Transposition Tips?
  • RCS333
    Posts: 43
    Fellow organists what are your tips for practicing transposing at sight? I’m getting marginally better at it, but I feel like there has to be some sort of “hack” that will help my practice bear more fruit.

    Thanks in advance!
  • 1) Practice -- OUTSIDE of the time when you need to transpose.
    2) Refuse to transpose, insisting on playing in the key in which the piece was written.
    3) Write out the transposition beforehand until you can do it at sight.
    4) [purple] Use the transposition key/knob/thingy[purple off]
  • Practice over and over and over and over and over. Just open the hymnal to any page and play it in a different key—close at first, then further away. For me, once I get started, I really don't pay attention to where my hands are—I just play the intervals I'm reading and do my best to let my hands work out what to play.

    Also, even though I'm pretty comfortable with transposing at sight (hymns, basic anthems, chants, etc...), if I had something big to play, and maybe it had a ton of accidentals, I might write it out just to be safe. I can't remember which key it went into now, as this was a few years ago, but I had to transpose the Rutter "The Lord Bless You and Keep You" for a choir I was accompanying and I wrote it out, as that's not the sort of piece I'd want to take chances on.
  • Schönbergian
    Posts: 1,063
    Thinking in terms of function (solfeggio, etc.) may help. Easier to remember "V chord in X position" than "these five notes each moved up a tone" on the fly.
  • CharlesSA
    Posts: 163
    The suggestions already made are good. There are not really any "hacks" - you just have to practice it over and over. It seems to me that once you know a given hymn perfectly, i.e. each of the 4 parts, then it will be easier to transpose to another key. Knowing the intervals and chord progressions helps immensely for this.

    I can transpose decently (or could, if I played hymns often enough, which I do not), but it is difficult for anyone who has perfect pitch. If someone has perfect pitch, it is very hard to see one note on the page and and hear another note being played...messes with the mind!!! For me, if I am going to transpose, I have to have a near perfect grasp of each part - have them memorized - and just learn the same parts in whatever key, without the music.
  • it is difficult for anyone who has perfect pitch. If someone has perfect pitch, it is very hard to see one note on the page and and hear another note being played.


    Even allowing for Jackson's critique of the term "perfect pitch", which seems valid, the idea of an expected pitch not being the same as the perceived pitch is jarring.
  • CharlesSA
    Posts: 163
    What is Jackson's critique of the term? In any case, I probably do not literally have perfect pitch, because I will sometimes be just a hair flat or sharp.
  • I would say that understanding what is going on (chord progressions) is more important than any kind of visual shortcut. I recently had to transpose some little Gabrielli versets for a concert (as transitional music to cover choir moves and introduce the key of the next piece). Simply writing the chord progression in Roman numerals underneath the score eliminated the nerves for me.

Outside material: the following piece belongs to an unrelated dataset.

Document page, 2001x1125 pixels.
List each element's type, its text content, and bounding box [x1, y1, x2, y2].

    Personally I play all hymns from the melody line only. It's harder in one sense, to come up with your own harmonization (in proper 4-part voice leading). But once you can harmonize the hymn tune in its written key it becomes easier to transpose it wherever you want. To me, transposing a written 4-part texture is much more difficult.
  • CharlesW
    Posts: 11,933
    I don't do much transposing, am not particularly good at it, and the organ has a transposer. I keep that quiet because it has saved me a time or two. When the diva soprano comes in with sheet music under her arm, puts the other hand to her throat and complains about the piece being out of her range, and it is something I would rather not play, I feign ignorance of transposition.
    Thanked by 1Elmar
  • I have a very strong sight-reading technique. This is bad for transposition in only this way: my mind sees the key signature, and immediately prepares itself to play those and only those accidentals.

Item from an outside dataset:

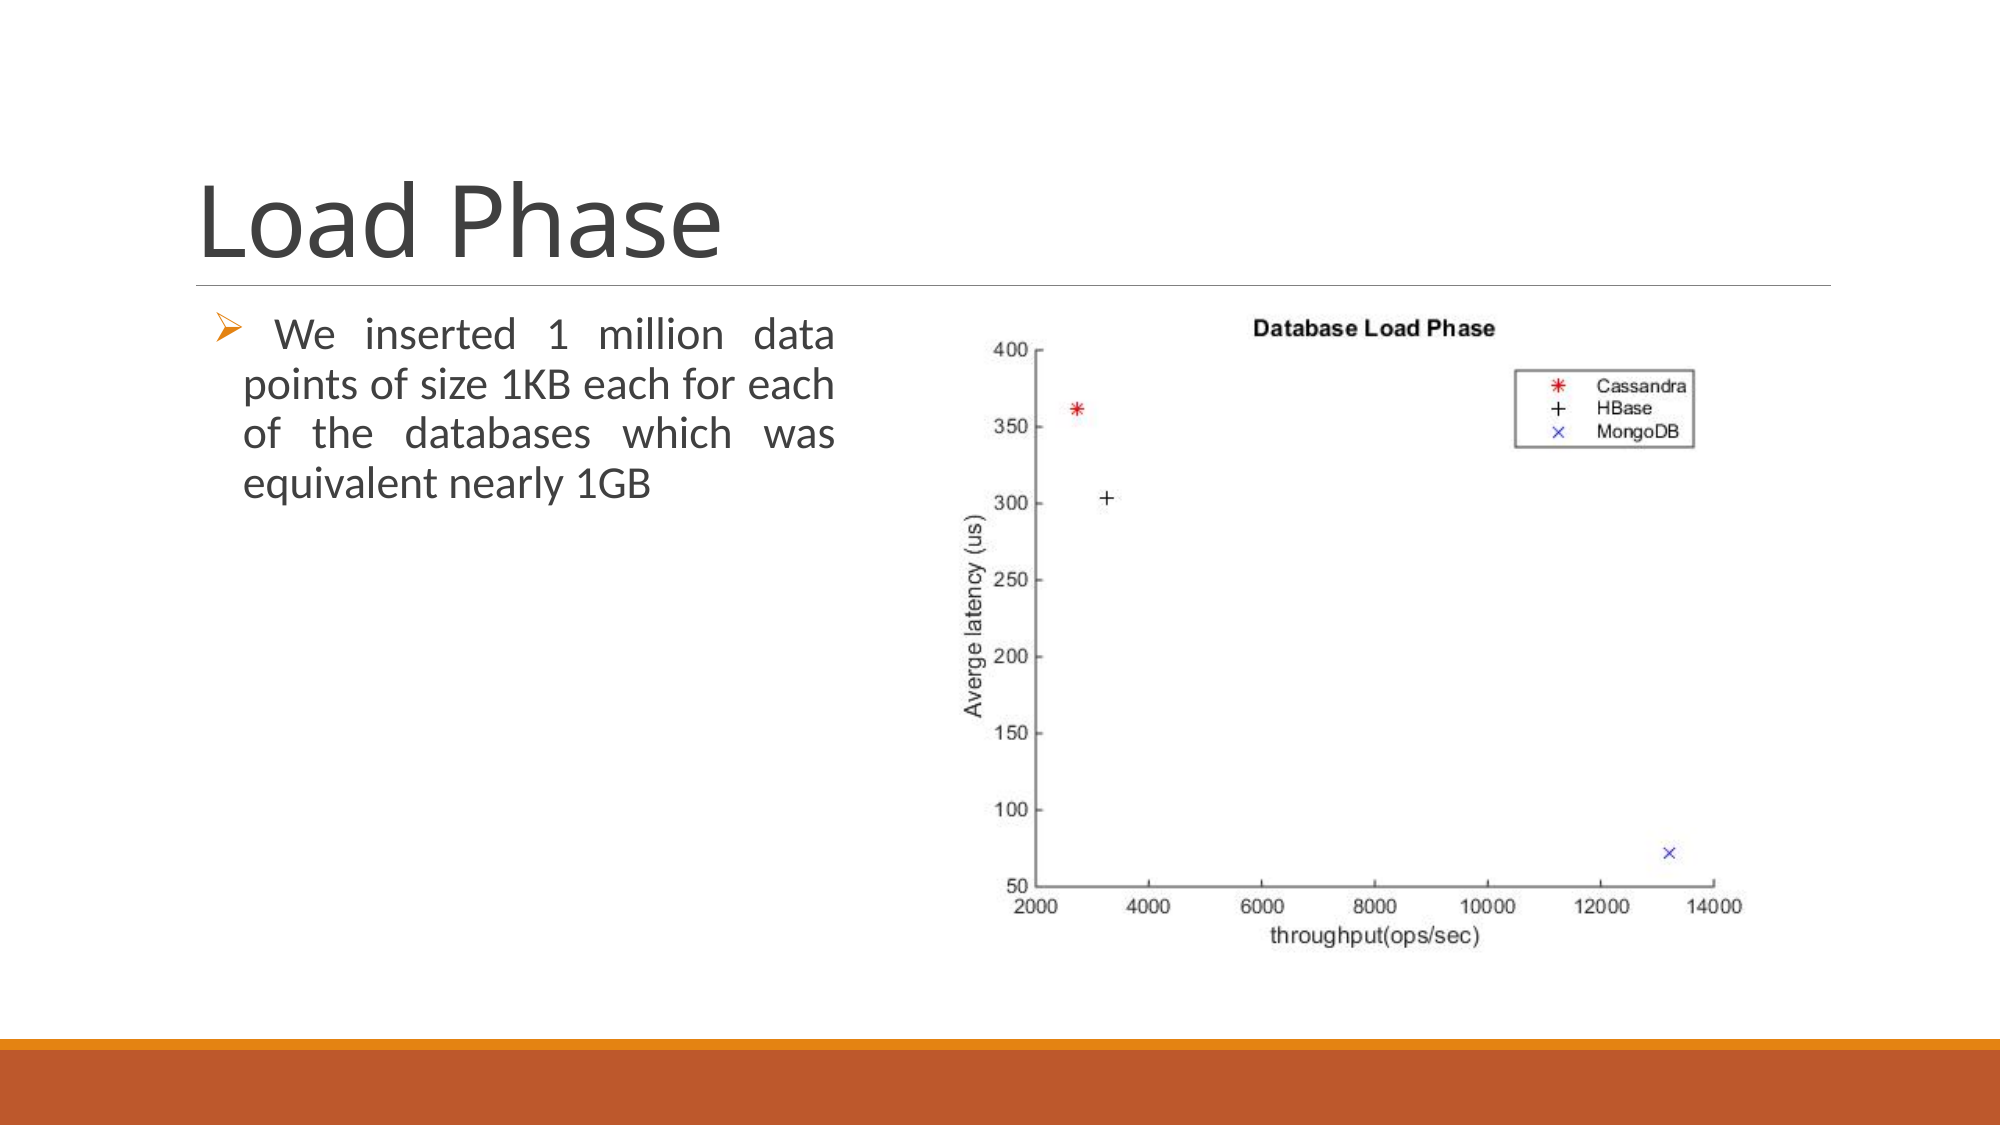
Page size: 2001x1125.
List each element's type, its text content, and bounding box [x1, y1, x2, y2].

list We inserted 1 million data points of size 1KB each for each of the databases which was equivalent nearly 1GB [180, 302, 836, 963]
picture [921, 302, 1798, 960]
title Load Phase [180, 47, 1830, 285]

    Especially from flats-keys to sharps-keys, this is a brutal mind-game.
    Thanked by 1CharlesW
  • Personally I play all hymns from the melody line only. It's harder in one sense, to come up with your own harmonization (in proper 4-part voice leading).

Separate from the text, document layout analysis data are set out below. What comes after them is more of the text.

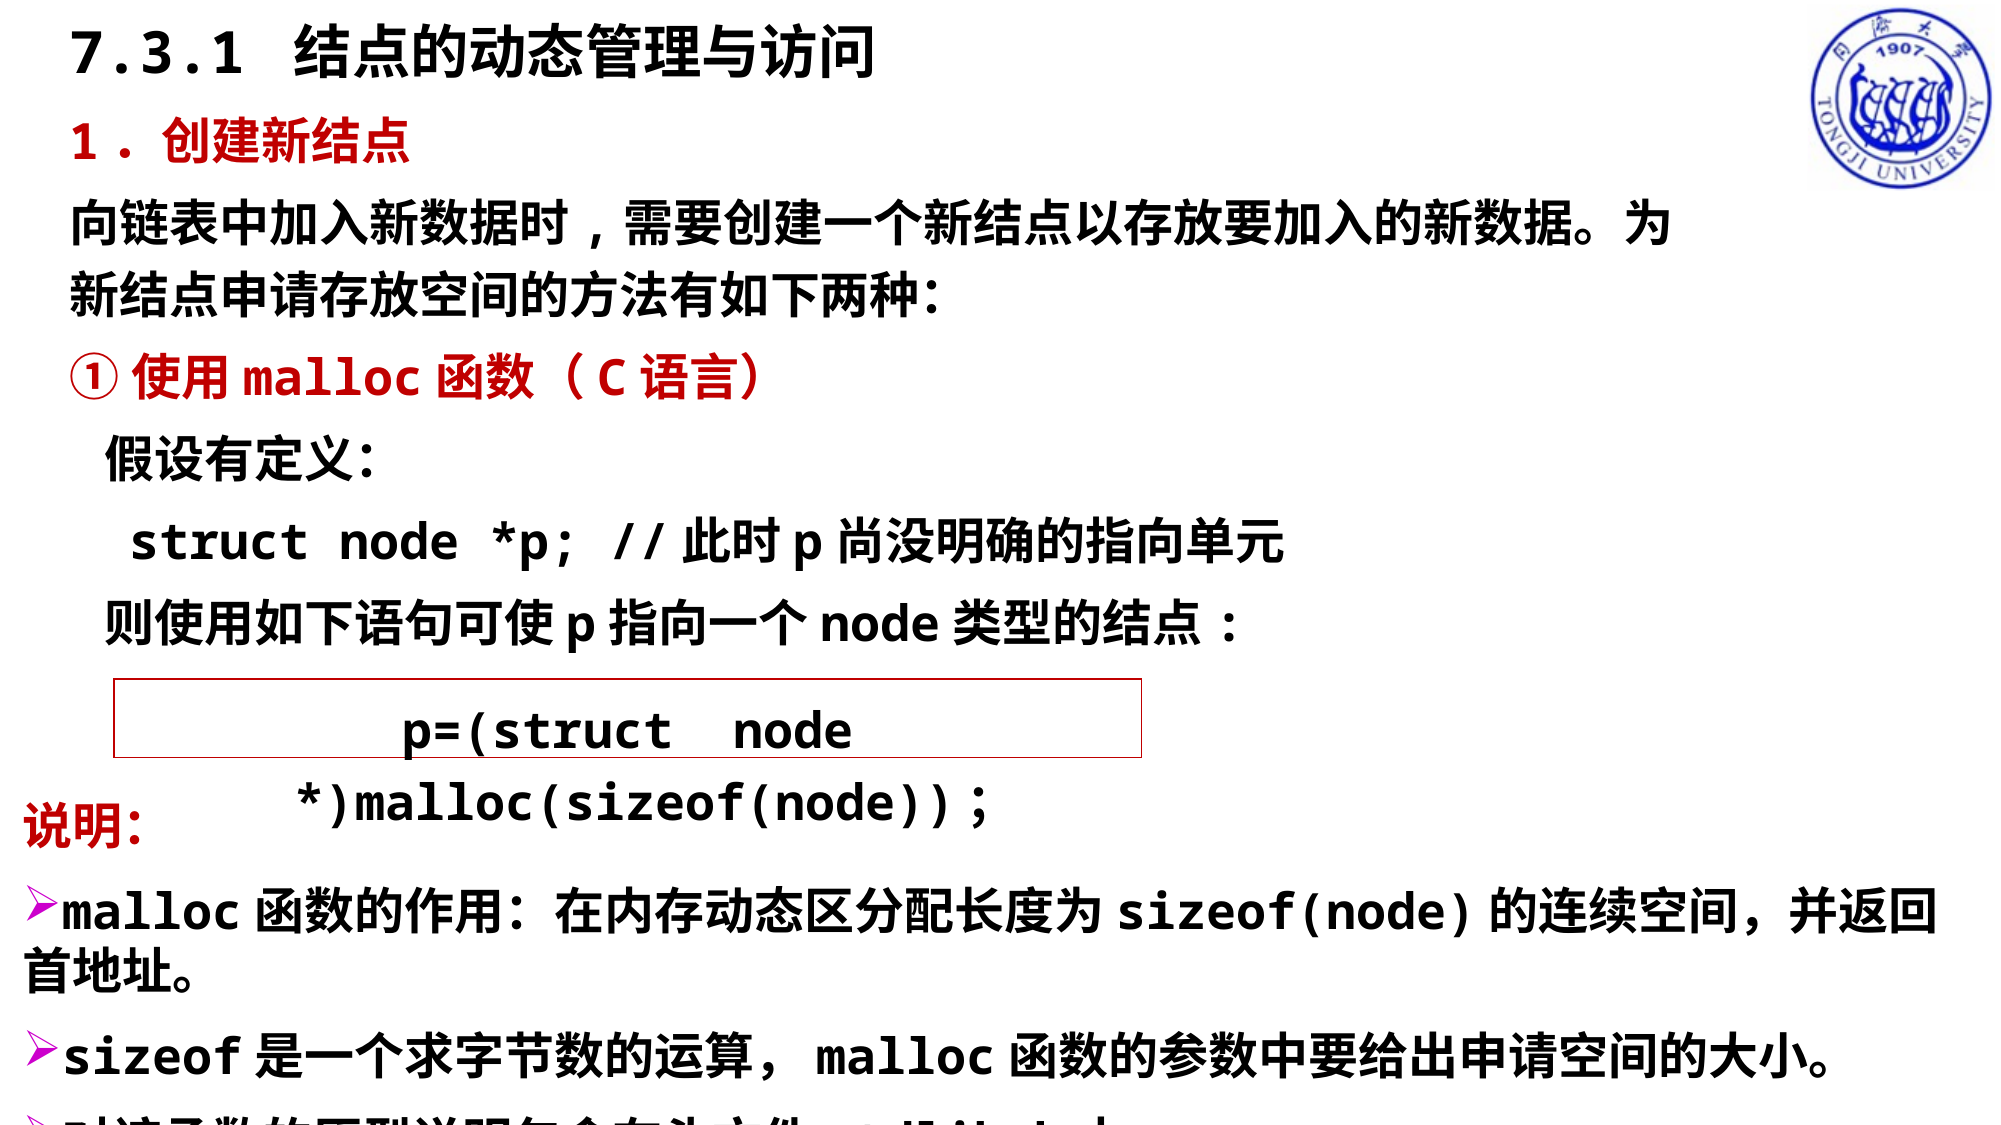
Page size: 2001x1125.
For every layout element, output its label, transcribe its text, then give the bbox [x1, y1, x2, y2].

text_box 1．创建新结点 向链表中加入新数据时,需要创建一个新结点以存放要加入的新数据。为新结点申请存放空间的方法有如下两种： ①使用malloc函数（C语言） 假设有定义： struct node *p; //此时p尚没明确的指向单元 则使用如下语句可使p指向一个node类型的结点: [55, 89, 1721, 659]
text_box 说明： malloc函数的作用：在内存动态区分配长度为sizeof(node)的连续空间，并返回首地址。 sizeof是一个求字节数的运算，malloc函数的参数中要给出申请空间的大小。 对该函数的原型说明包含在头文件stdlib.h中。 [7, 786, 1993, 1125]
text_box 7.3.1 结点的动态管理与访问 [55, 7, 1402, 89]
picture [0, 0, 2001, 1125]
text_box p=(struct node *)malloc(sizeof(node))； [113, 679, 1142, 758]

    Do you strive to stay within the printed harmonic structure from the hymnal - or is your hymnal melody only?
  • I use the melody only version of the hymnal. I have a hard time re-harmonizing freely when the full texture is in front of me...
  • ghmus7
    Posts: 1,464
    I transpose by harmony. I think of what the harmony would be in the new key. So then, even if I don't get all the notes correct, I'll be in the right harmonic area.